Task item: Using the data beneath, show every line that includes the word "Красота".

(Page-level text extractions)

▼▼▼

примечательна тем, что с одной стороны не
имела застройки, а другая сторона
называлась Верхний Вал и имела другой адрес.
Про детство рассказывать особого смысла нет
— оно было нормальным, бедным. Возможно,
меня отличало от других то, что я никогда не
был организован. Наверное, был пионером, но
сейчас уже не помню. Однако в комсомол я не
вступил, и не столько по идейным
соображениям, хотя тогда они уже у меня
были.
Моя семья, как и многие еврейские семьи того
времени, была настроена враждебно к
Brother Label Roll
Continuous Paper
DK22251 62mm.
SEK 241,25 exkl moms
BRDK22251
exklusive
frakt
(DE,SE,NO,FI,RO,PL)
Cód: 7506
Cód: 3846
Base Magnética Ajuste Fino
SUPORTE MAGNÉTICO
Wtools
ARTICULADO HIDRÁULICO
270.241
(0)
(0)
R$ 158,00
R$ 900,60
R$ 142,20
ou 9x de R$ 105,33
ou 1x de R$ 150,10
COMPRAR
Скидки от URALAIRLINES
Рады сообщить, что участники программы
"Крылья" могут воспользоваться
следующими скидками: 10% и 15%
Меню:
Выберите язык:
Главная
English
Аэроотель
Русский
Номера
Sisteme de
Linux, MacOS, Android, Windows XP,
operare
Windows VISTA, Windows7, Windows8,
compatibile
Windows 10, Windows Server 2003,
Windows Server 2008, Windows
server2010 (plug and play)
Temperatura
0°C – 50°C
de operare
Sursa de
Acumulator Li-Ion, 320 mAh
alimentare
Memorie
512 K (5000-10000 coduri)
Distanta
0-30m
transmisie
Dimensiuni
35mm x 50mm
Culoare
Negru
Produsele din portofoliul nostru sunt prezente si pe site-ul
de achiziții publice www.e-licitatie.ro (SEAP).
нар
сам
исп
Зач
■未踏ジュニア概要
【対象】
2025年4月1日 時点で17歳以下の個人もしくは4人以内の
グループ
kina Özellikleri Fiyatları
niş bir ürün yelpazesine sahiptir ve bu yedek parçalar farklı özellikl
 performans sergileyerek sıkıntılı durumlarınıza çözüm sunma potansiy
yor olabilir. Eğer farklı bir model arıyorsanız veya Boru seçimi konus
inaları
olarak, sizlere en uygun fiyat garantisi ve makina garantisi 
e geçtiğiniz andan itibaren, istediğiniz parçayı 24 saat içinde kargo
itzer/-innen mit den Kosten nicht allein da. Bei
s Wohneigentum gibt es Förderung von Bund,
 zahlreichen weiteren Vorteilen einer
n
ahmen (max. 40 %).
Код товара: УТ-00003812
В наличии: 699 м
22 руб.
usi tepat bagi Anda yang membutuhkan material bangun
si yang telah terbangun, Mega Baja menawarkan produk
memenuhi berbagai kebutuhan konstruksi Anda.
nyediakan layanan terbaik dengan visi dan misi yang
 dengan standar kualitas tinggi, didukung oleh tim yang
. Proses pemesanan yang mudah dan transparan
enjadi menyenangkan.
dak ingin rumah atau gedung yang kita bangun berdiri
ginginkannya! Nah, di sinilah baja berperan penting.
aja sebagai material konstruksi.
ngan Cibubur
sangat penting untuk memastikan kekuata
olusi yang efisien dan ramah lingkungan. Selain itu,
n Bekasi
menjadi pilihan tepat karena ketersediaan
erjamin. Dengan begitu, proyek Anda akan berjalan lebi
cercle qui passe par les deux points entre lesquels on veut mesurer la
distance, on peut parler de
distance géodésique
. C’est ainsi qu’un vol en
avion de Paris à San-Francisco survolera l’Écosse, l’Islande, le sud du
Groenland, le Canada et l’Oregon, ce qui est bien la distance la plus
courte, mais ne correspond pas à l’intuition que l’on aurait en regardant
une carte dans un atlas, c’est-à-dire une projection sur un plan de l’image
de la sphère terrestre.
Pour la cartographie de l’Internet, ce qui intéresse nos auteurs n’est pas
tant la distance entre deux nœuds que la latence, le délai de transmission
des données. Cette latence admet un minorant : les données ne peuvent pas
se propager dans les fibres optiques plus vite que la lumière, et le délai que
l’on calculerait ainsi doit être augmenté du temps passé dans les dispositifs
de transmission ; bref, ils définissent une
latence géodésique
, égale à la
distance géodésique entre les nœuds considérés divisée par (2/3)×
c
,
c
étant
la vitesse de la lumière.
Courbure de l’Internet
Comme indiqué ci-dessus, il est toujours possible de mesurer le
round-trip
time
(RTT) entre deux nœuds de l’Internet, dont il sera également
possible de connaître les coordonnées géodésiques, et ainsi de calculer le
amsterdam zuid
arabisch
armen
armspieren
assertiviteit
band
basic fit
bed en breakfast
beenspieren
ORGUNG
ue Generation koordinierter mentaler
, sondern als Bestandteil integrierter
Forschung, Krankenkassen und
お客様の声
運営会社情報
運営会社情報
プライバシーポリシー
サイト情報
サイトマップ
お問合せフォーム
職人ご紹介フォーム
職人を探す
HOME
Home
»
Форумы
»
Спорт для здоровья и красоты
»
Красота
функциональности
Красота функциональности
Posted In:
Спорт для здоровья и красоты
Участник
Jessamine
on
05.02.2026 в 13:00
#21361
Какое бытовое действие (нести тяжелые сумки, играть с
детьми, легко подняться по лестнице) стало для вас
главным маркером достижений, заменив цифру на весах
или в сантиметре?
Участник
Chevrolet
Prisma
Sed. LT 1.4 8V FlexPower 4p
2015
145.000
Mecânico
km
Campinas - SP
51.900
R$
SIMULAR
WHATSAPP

▲▲▲

Exercise answer:
Красота
Красота функциональности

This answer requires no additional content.